In many cases the question whether the tenant is carrying on a trade, profession or employment is a question of degree. Thus, for instance whether the taking in of lodgers can be a trade, depends to a large extent to the number of lodgers, the size of the premises and the sort of sums and services which are involved.”
In the present case the position is that the claimants regenerated the woodlands partly because they were interested in the regeneration of woodlands as part of the project of refurbishment of a derelict property, but also in order to create an atmosphere in which it would be attractive for holiday lettings to take place. It is the case that the claimants were not being in any way remunerated as such for carrying on that work. In the one sense it was a hobby, but it was intended to make the business of their company carried on at the cottage more attractive and more lucrative. In that sense it was for the purposes of profit, although not directly to them, only indirectly. In these circumstances it seems to me that what the claimants were doing on the woodlands does constitute a business for the purposes of the definition of ‘business tenancy’ in the Landlord and Tenant Act 1954 Part II. I therefore hold that my statement in paragraph 62 that, in principle, they – that is the claimants – could claim that right in relation to the rest of the land let to them, is right, although without having thought it through, and that therefore in principle the 1954 Act applies to the tenancy.

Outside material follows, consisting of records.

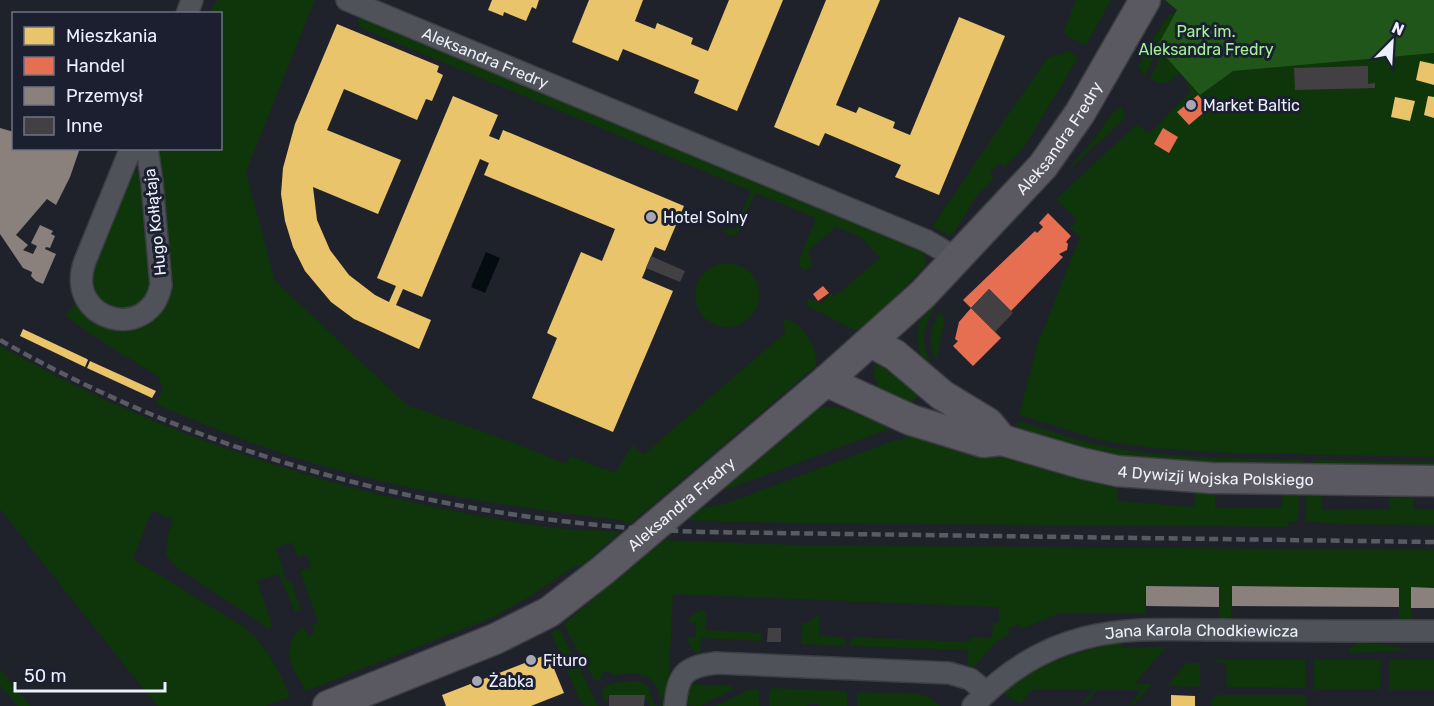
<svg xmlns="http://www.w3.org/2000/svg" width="1434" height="706" font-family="Rubik,sans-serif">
<rect width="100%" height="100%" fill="#20222b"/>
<g fill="#0f350a">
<path d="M218,0H315L246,172L275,281L407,405L512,442L566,464L570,456L615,473L633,445L643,455L785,333L783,318C802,321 818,348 816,366L630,524H625V521C517,507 410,493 306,461C254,445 205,425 156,404L162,391L159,377L90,334L65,315L78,301L83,308L154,314L156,149L220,148V14L209,13Z"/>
<path d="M1076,0H1111L1086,45L1068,37L1064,31Z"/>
<path d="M1171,14H1175L1145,76L1138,67L1149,45L1168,16Z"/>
<path d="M361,15L929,253L924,256L926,265L892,302L860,329L854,330L806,305L808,298L821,303L831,294L834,297L880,258L861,237L836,227L809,250L812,266L805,271L800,267L799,260L816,218L755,193L737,234C731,237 726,235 722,230L735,229L751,191L359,27L358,20Z"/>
<path d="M1434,46V457L1234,453L1152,448L1104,441L1019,415L1037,346L1080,237L1070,228L1077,220L1056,199L1136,125L1150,133L1191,91L1185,84L1198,74Z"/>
<path d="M1070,51L1078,58L1024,147L1005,167L1000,163L990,173L994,178L975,198L953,234L949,235L932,227L1047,58Z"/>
<path d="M1163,51L1201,55L1169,82L1160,83L1150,79Z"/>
<path d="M1122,107L1125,115L1123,120L1073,166L1071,165L1095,138L1112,113Z"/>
<path d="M136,172L141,174C145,201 161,278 144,299C136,308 126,309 114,310L91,294L92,264L131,174Z"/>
<circle cx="727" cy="295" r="32"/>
<path d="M931,301L936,307C920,330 921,344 933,368L922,360C915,340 916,317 931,301Z"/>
<path d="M940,312L945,318L936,361C928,342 929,329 940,312Z"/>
<path d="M0,346C37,366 75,387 114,404C251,465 399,506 547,527C571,530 596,530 620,532L581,566H575L529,597L491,618L306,691C301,682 293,671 290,660C287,649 293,631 304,627L308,636L314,634L312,625L318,622L300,571L311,567L307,554L298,557L292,542L276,548L287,582L291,581L301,609L295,612L279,574L257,581L272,624L270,629L177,568L166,555L168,535L173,519L152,511L133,559L244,627C265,644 279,669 289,694V697L266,706H157L0,509Z"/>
<path d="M876,365L887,367L922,390L905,411L880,390L873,374Z"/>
<path d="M825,407L844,409L895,424L891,428L725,490H719L815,408Z"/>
<path d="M1017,420C1050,432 1084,443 1119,449C1179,459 1241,458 1302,460L1304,469L1175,465L1089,452L1017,430Z"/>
<path d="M912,429L1114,483L1118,492L1117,501L1194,507L1195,495L1201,490L1210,491L1215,495V508H1282V496L1287,491L1299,492L1298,521H1289L1288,527L796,523L684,520L697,510L727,503L893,441L906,438Z"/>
<path d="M1314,460L1434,462V470L1312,469Z"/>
<path d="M1306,492H1317L1321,496L1322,510H1389L1390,497L1395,493L1408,492L1413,498V510H1434V525L1343,524L1306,521Z"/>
<path d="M663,540L798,545L1434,550V588H1411V621L1399,620V588L1232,586L1231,619H1219V586H1146L1145,614H1057L1022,629L1019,624L1008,629L1010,634L995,643L975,666H968L967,650L850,646V641L855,637L970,642L971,637L992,638L993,623L999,622V607L673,594L668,697L664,706H662C659,673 640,671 613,675L610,672H603L600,681L594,680L565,627V623Z"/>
<path d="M702,610L706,612V630L761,633V641L701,638L700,652L697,654L691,648L687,638H695L696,623L688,622L693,614Z"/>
<path d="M816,616L820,618L819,636L842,637L845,640V646L801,644L802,623H807Z"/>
<path d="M557,629L560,630L598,706H585L580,701L551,633Z"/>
<path d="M1360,641H1363L1412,650L1350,653V648Z"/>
<path d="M1121,643L1122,648L1166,647L1134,684H1152L1134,705H1130L1141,690H1097L1084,705L1081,704L1093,690L1032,689L1021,704L1006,695V689C1041,663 1079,650 1121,643Z"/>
<path d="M1213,660H1305L1306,688L1227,687L1226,663L1213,662Z"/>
<path d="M1314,660H1381L1380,690L1314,689Z"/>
<rect x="1389" y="660" width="45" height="30"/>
<path d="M1187,663H1200V687L1167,686Z"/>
<path d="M0,669L30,706H17L0,685Z"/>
<path d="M627,681H639L648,686L655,706H649V702H645L644,695H608V702H605L602,693C606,681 617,683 627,681Z"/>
<path d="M692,684L731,686L733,689L700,706L687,705C683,698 688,690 692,684Z"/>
<path d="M772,688L845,691L847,693V706H819V704H808L807,706H769V690Z"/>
<path d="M751,689L759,690V706H715Z"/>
<path d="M860,692L919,694L927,696L940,706H857V694Z"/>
<path d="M1219,695H1306V706H1212V698Z"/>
</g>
<path fill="#21561a" d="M1165,0H1434V53L1233,71L1200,95L1157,47L1177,10Z"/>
<path fill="#030d0f" d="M486,252L500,258L485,293L471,287Z"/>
<g fill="#e9c46a">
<path d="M492,0H539L536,9L532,7L526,21L504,12L503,16L488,10Z"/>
<path d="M589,0H643L635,21L655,29L657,23L693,38L691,44L708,51L729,0H783L737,111L694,93L699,80L623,49L618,61L572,42Z"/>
<path d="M826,0H880L836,105L856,113L859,107L895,122L893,128L910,135L959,17L1005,36L939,195L895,177L901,165L825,133L819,146L774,127Z"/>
<path d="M337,24L439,66L437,72L443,75L432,101L426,99L417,120L344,89L327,130L401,160L378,214L313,187L317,220L330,250L349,275L375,295L389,302L396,286L377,278L453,96L498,115L489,136L499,140L503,130L684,206L665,251L655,247L642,278L673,291L613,432L532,398L557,338L547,333L581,252L602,261L615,229L484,175L489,163L480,159L422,297L403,289L396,305L431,320L419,349L354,319L331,302L305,271L293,247L285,221L281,194L283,168L295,124Z"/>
<path d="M1420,61L1434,64V85L1416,80Z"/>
<path d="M1428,96L1434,97V118L1424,115Z"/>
<path d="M1395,97L1415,101L1410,121L1391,117Z"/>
<path d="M23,329L87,359L88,360L85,367L20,336Z"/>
<path d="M90,361L156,391L152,398L87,368Z"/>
<path d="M548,654L564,693L531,706H446L442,695Z"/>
<path d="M1171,695L1195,696V706H1171Z"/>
</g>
<g fill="#e76f51">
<path d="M1198,95L1209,108L1189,125L1177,112Z"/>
<path d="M1163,128L1178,137L1169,153L1154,144Z"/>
<path d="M1048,213L1071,236L1066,242L1068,244L1067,250L1059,254L1063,257L1011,311L989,289L971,308L963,300L1035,231L1037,233L1043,227L1039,223Z"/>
<path d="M823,286L829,293L818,301L813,294Z"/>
<path d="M971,308L1001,338L973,366L953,346L958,341L955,339L959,322Z"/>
</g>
<g fill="#8a817c">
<path d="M0,128L14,132V148H80L70,177L56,205L47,199L16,235L28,245L23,250L33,254L37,246L31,243L40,225L53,231L51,234L55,236L50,248L46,247L45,249L56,254L43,284L36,281L31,276L32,272L23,268L0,234Z"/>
<path d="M1146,586L1219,587V607L1146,606Z"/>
<path d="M1232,586L1399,588V607L1232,606Z"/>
<path d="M1411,587L1434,588V608H1411Z"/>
</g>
<g fill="#434044">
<path d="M1368,66V84L1375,83V88L1295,90L1294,68Z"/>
<path d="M651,256L685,271L680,282L646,268Z"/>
<path d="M989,289L1013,313L995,332L971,308Z"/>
<path d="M768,628H781V642H767Z"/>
<path d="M609,695H645L644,706H609Z"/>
</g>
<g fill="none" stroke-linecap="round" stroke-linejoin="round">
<defs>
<g id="street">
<path id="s1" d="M347,0L927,241L944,251L953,261"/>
<path d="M187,14L192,0"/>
<path d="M131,148L85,261C63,321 150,344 161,285L152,182L147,148"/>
<path d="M675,706C678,674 684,667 716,663L949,673L970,679L986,692"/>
<path id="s2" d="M973,706C1003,674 1041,649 1084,638C1129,626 1178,630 1224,630C1294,631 1364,631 1434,631"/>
</g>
<g id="secondary">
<path d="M871,342L895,355L942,395L988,423L1002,440"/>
<path id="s3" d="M826,381L911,420L983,442L1002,440L1081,463L1117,471L1211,478L1434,481"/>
<path id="s4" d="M328,706L495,639L549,612L602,571L826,381L923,294L1043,166L1080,113L1145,0"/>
</g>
</defs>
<use href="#street" stroke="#3c3d45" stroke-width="24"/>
<use href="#secondary" stroke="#3c3d45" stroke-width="33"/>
<use href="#street" stroke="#50525a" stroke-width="21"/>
<use href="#secondary" stroke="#5a5860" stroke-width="30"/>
<path stroke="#595b62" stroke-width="4.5" stroke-dasharray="9 4.5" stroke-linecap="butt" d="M0,340C214,462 457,523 702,532L1434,542"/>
</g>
<g fill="#a5a8b3" stroke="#1b1f30" stroke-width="2">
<circle cx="1191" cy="105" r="6"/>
<circle cx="651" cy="217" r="6"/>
<circle cx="531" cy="660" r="6"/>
<circle cx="477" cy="681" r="6"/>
</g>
<g text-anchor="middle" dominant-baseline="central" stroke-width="6" stroke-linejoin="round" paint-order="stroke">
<g font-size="16" fill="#a1f393" stroke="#1b1f30">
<text x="1206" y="31">Park im.<tspan x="1206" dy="18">Aleksandra Fredry</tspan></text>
</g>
<g font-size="16" fill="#ecf0fc" stroke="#1b1f30">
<text stroke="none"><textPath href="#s1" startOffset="150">Aleksandra Fredry</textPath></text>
<text stroke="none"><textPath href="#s4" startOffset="939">Aleksandra Fredry</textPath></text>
<text transform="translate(155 222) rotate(-96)">Hugo Kołłątaja</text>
<text stroke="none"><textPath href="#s3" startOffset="406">4 Dywizji Wojska Polskiego</textPath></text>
<text stroke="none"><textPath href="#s4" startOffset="411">Aleksandra Fredry</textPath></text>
<text stroke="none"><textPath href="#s2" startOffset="250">Jana Karola Chodkiewicza</textPath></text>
</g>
<g font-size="16" fill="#ecf0fc" stroke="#1b1f30" text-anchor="start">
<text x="1203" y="105">Market Baltic</text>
<text x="663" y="217">Hotel Solny</text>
<text x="543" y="660">Fituro</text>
<text x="489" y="681">Żabka</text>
</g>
</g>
<rect x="12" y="12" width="210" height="138" fill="#1b1f30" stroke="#6f7382" stroke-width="1.5"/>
<rect x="24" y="27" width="30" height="18" fill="#e9c46a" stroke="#6f7382" stroke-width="1.5"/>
<text x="66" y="42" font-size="18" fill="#ecf0fc">Mieszkania</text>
<rect x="24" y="57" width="30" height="18" fill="#e76f51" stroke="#6f7382" stroke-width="1.5"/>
<text x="66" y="72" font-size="18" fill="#ecf0fc">Handel</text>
<rect x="24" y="87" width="30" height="18" fill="#8a817c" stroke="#6f7382" stroke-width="1.5"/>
<text x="66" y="102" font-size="18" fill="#ecf0fc">Przemysł</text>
<rect x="24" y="117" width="30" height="18" fill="#434044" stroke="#6f7382" stroke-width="1.5"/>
<text x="66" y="132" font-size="18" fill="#ecf0fc">Inne</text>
<g transform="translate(1392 42) rotate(24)" stroke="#1b1f30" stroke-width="4.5" paint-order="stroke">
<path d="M0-4.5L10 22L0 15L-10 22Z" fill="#ecf0fc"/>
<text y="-9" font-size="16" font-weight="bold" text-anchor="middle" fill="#ecf0fc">N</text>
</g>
<path d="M15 682v9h150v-9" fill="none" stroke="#ecf0fc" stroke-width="3"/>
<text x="24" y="682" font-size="18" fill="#ecf0fc" stroke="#1b1f30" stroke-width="4.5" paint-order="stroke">50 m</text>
</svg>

That brings me to the question of what happens, therefore, as a result. It seems to me that Mr Adams is right that I cannot make an order for possession or mesne profits today in relation to this land, because the business tenancy – that is the whole tenancy – is continued by the statute under S.64 until the point fixed for the purposes of that section. That is to say until the expiration of three months, beginning with the date on which the application is finally disposed of. That reference to being “finally disposed of” is a reference to the earliest date by which the proceedings on the application, including any proceedings on or in consequence of an appeal, have been determined, and any time for appealing or further appealing has expired (and then there is a provision for cases where an application has been withdrawn). It seems to me that what I must do in relation to this case is to grant a declaration as to the rights of the parties which will take account of the continuation for the purposes of S.64, but give liberty to apply to the defendant to apply for possession in circumstances where that continuation has come to an end.